First of all, you cannot retire on relative performance. Relative performance is often a valuable tool, but is also a marketing concept dreamed up by financial pundits who rarely outperform the market. Table A is a table of various asset classes and their relative performance since 2009, with the last 3 columns being the last 3 months. Keep in mind that each column (year) is totally independent of the other columns, and the assets classes at the top performed better than those at the bottom of each column. You do not know if they both lost money, both made money, one did, or not, other than the printed performance at the bottom of the box. It is just simple relative performance. And guess what?

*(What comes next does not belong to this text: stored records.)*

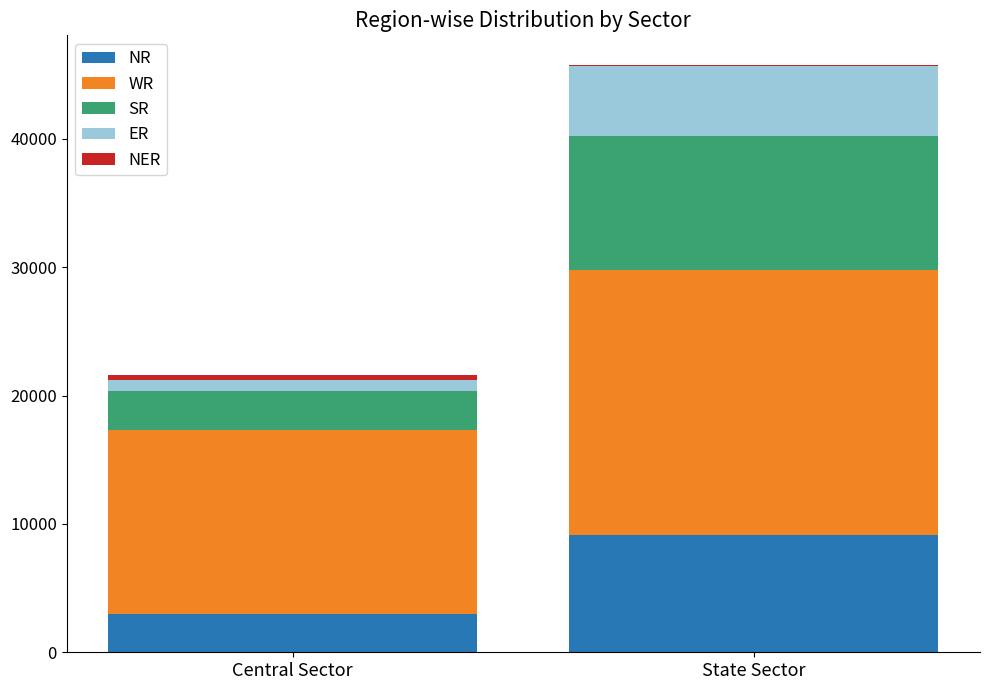

At which category is the sum across all series the highest?

State Sector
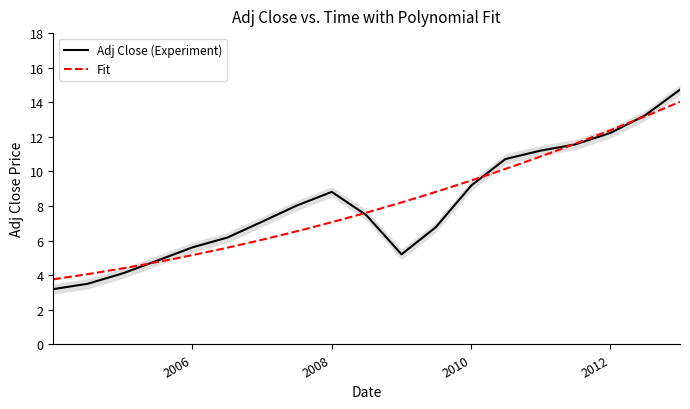

List the labels in order of value, smallest first.

2004-01, 2004-07, 2005-01, 2005-07, 2009-01, 2006-01, 2006-07, 2009-07, 2007-01, 2008-07, 2007-07, 2008-01, 2010-01, 2010-07, 2011-01, 2011-07, 2012-01, 2012-07, 2013-01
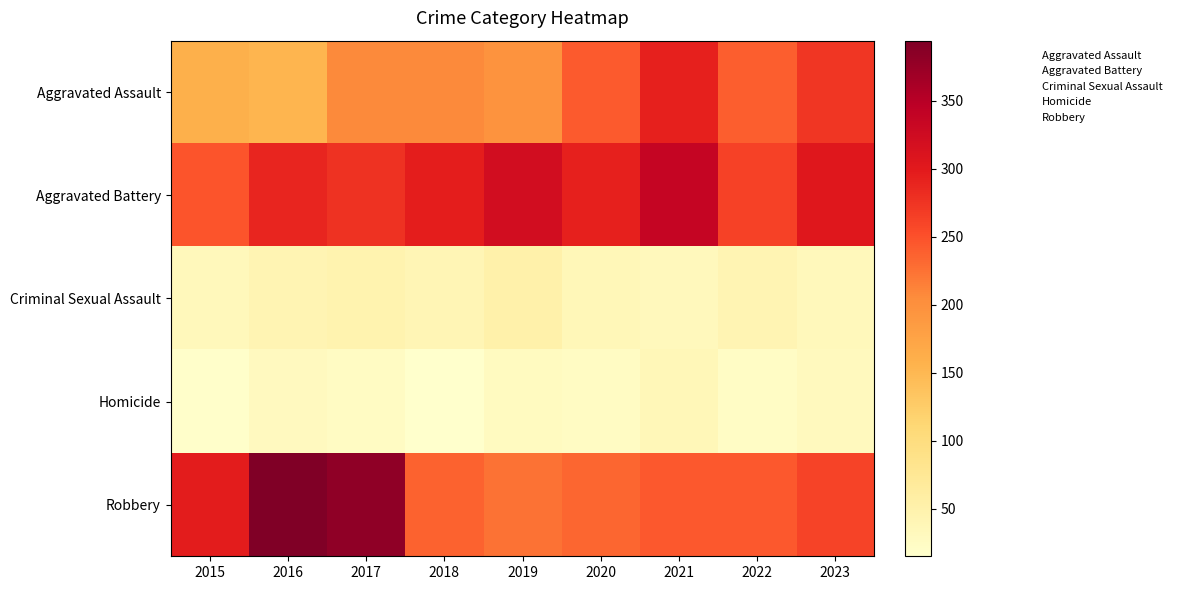

Count the number of data series in this chart.

5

I’ll state it again; you cannot retire on relative returns.
Table A is courtesy of Callan
Often the Callan Periodic Table of Investment Returns is shown to convince investors that chasing performance is a bad idea, as last years’ top performer probably won’t be the current year’s top performer. You can see that sometimes there is a string of consistent top performance. Years ago you could find a series of top performers with sometimes 4-5 years in a row at or near the top of the rankings. If an investor caught onto that trend after a few years, it wasn’t long before it failed miserably. Sadly, the investor, who probably thought they were genius added money each year and had no money management concepts or loss protection (stop loss) in place. If there was any real value with this, it is to learn and understand market history. From Table A, I could not find any asset class with more than 2 consecutive top performances; or in fact, anywhere on the table. You can search the internet and find variations of these types of table and those who go much further back in time.

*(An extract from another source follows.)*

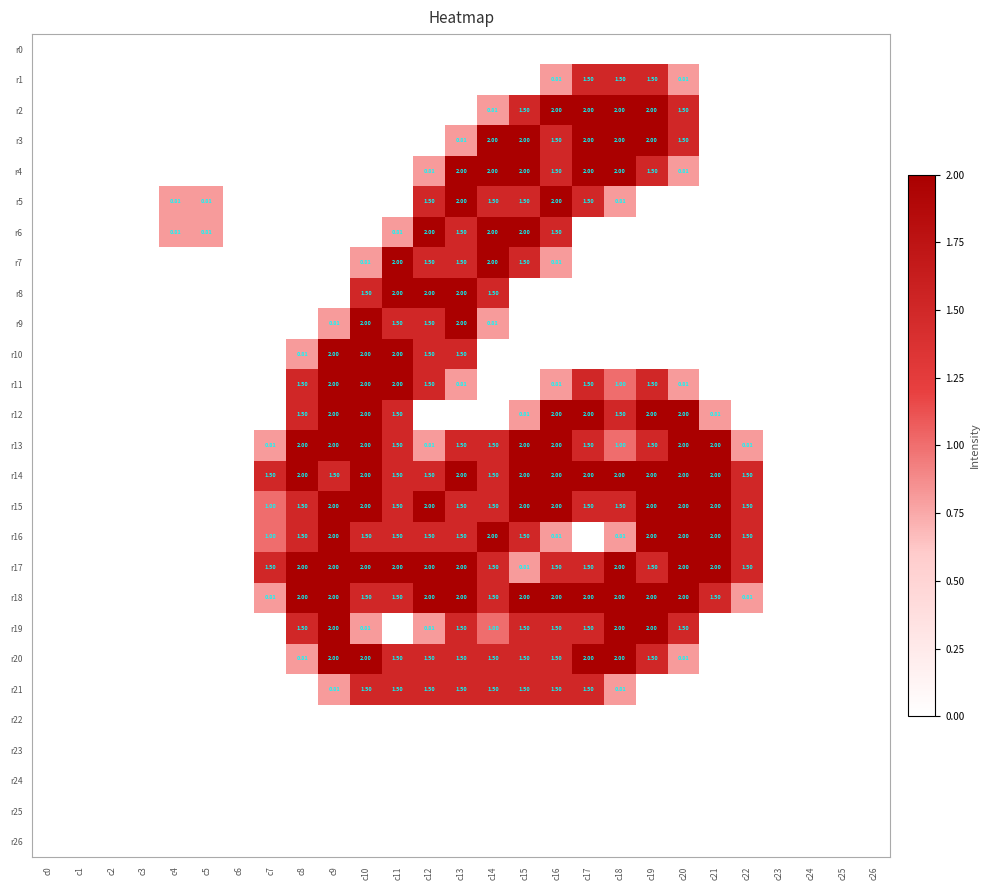

The r20 series shows 1.5 at c14. True or false?

True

This is probably one of the most difficult obstacles to successful investing to overcome. It is human nature to want to be invested in the top performing stocks, funds, or strategies. Yet, you rarely know they are top performing until after they have had a few good years of top performance. In the old days many picked up the late January issue of Barron’s magazine when they showed the performance for all mutual funds for the previous year. Just like the Callan Periodic Table, when something is a top performer for a while, it more often than not, does not remain so. Style boxes are another dreadful source of performance chasing. A typical style box created by Morningstar in 1992 is shown in Graphic A. This gives investors an orderly classification system for mutual funds, which is unbelievably popular and used extensively to sell mutual funds. Morningstar ranks mutual funds into a five-star scale which forces a normal distribution because the top and bottom 10% get 5 stars, middle 35% get 3 stars, and the other two 22.5% groups get 4 and 2 stars. Research has shown that investors tend to put money into those with high ratings and withdraw money from those with low ratings, usually when they should be doing the opposite. In fact, many fund managers are tied to a particular style and measured by how they performed relative to that style. Their benchmark is the style box they have been classified into. If the fund drifts from its designated style, the marketing pressure insures adherence to the style box. I like to remind investors that when a manager who is tied to a benchmark (style) outperforms it, they call it alpha, however when the manager under performs the benchmark they like to say it is tracking error.
Graphic A
I’d like to show you a modified style box for a trend following strategy in Graphic B. A trend follower is only concerned about up trends and down trends. If you feel that you must involve a style box approach, I recommend the one in Graphic B.
Graphic B
With all that is arguably wrong with financial theory a future article will delve into some mathematical anomalies with using simple “bell curve” statistics which are based upon assumptions about the market that just do not play well and in fact are simply erroneous.